MbS has to be hoping that Erdogan doesn’t really have audiotapes from Turkish intelligence bugs inside the Saudi consulate or chooses, for whatever political or financial calculations, not to release them to the public. If they exist and he releases them, if they leak from a Western intelligence service (it’s unclear whether the CIA has a copy of a recording), and we can hear MbS’s minions chopping up Khashoggi’s body, if we can hear them cutting off body parts when the columnist is still alive, then the Western penchant of forgetting the heinous crimes of consequential heads of state may falter. This time round greed, fear, and allegiance to a grander cause—the usual reasons for realpoliticians to look beyond gut-churning messes—may not be sufficient. Washington’s increasingly vicious political divisions are aligning along the crown prince’s mistake. “He is a bastard, but he is our bastard” is an argument best made within the confines of Washington’s Metropolitan Club without an accompanying soundtrack of bones being sawed.

If MbS survives, which is still likely, the United States will confront the distressing fact that the Saudi ruler is “modernizing” his country in ways that could well prove tumultuous.
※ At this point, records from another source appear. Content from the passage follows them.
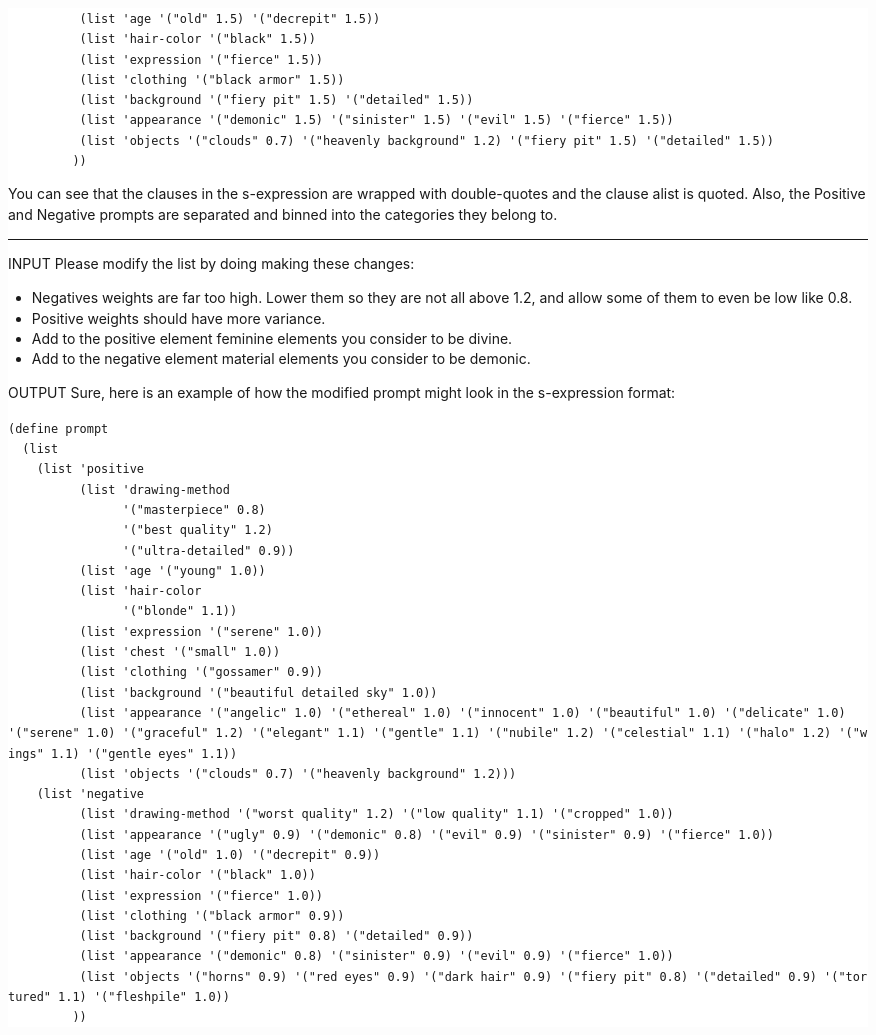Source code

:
 ```
          (list 'age '("old" 1.5) '("decrepit" 1.5))
          (list 'hair-color '("black" 1.5))
          (list 'expression '("fierce" 1.5))
          (list 'clothing '("black armor" 1.5))
          (list 'background '("fiery pit" 1.5) '("detailed" 1.5))
          (list 'appearance '("demonic" 1.5) '("sinister" 1.5) '("evil" 1.5) '("fierce" 1.5))
          (list 'objects '("clouds" 0.7) '("heavenly background" 1.2) '("fiery pit" 1.5) '("detailed" 1.5))
         ))
```

You can see that the clauses in the s-expression are wrapped with double-quotes and the clause alist is quoted. Also, the Positive and Negative prompts are separated and binned into the categories they belong to.

-------------------------------------------------------------------------------
INPUT
Please modify the list by doing making these changes:
- Negatives weights are far too high. Lower them so they are not all above 1.2, and allow some of them to even be low like 0.8.
- Positive weights should have more variance.
- Add to the positive element feminine elements you consider to be divine.
- Add to the negative element material elements you consider to be demonic.

OUTPUT
Sure, here is an example of how the modified prompt might look in the s-expression format:

```
(define prompt
  (list
    (list 'positive
          (list 'drawing-method
                '("masterpiece" 0.8)
                '("best quality" 1.2)
                '("ultra-detailed" 0.9))
          (list 'age '("young" 1.0))
          (list 'hair-color
                '("blonde" 1.1))
          (list 'expression '("serene" 1.0))
          (list 'chest '("small" 1.0))
          (list 'clothing '("gossamer" 0.9))
          (list 'background '("beautiful detailed sky" 1.0))
          (list 'appearance '("angelic" 1.0) '("ethereal" 1.0) '("innocent" 1.0) '("beautiful" 1.0) '("delicate" 1.0) '("serene" 1.0) '("graceful" 1.2) '("elegant" 1.1) '("gentle" 1.1) '("nubile" 1.2) '("celestial" 1.1) '("halo" 1.2) '("wings" 1.1) '("gentle eyes" 1.1))
          (list 'objects '("clouds" 0.7) '("heavenly background" 1.2)))
    (list 'negative
          (list 'drawing-method '("worst quality" 1.2) '("low quality" 1.1) '("cropped" 1.0))
          (list 'appearance '("ugly" 0.9) '("demonic" 0.8) '("evil" 0.9) '("sinister" 0.9) '("fierce" 1.0))
          (list 'age '("old" 1.0) '("decrepit" 0.9))
          (list 'hair-color '("black" 1.0))
          (list 'expression '("fierce" 1.0))
          (list 'clothing '("black armor" 0.9))
          (list 'background '("fiery pit" 0.8) '("detailed" 0.9))
          (list 'appearance '("demonic" 0.8) '("sinister" 0.9) '("evil" 0.9) '("fierce" 1.0))
          (list 'objects '("horns" 0.9) '("red eyes" 0.9) '("dark hair" 0.9) '("fiery pit" 0.8) '("detailed" 0.9) '("tortured" 1.1) '("fleshpile" 1.0))
         ))
```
There is little to love in the Saudi royal family. There is nothing to like about what has happened since the Saudi-Wahhabi fusion in 1744. But there is something to be said for consensus within a deeply conservative society trying to change. The Muslim Middle East is littered with the wreckage of strong, oh-so-modern men exercising their wills. Saudi Arabia is a potentially explosive laboratory where cautious men need to prevail.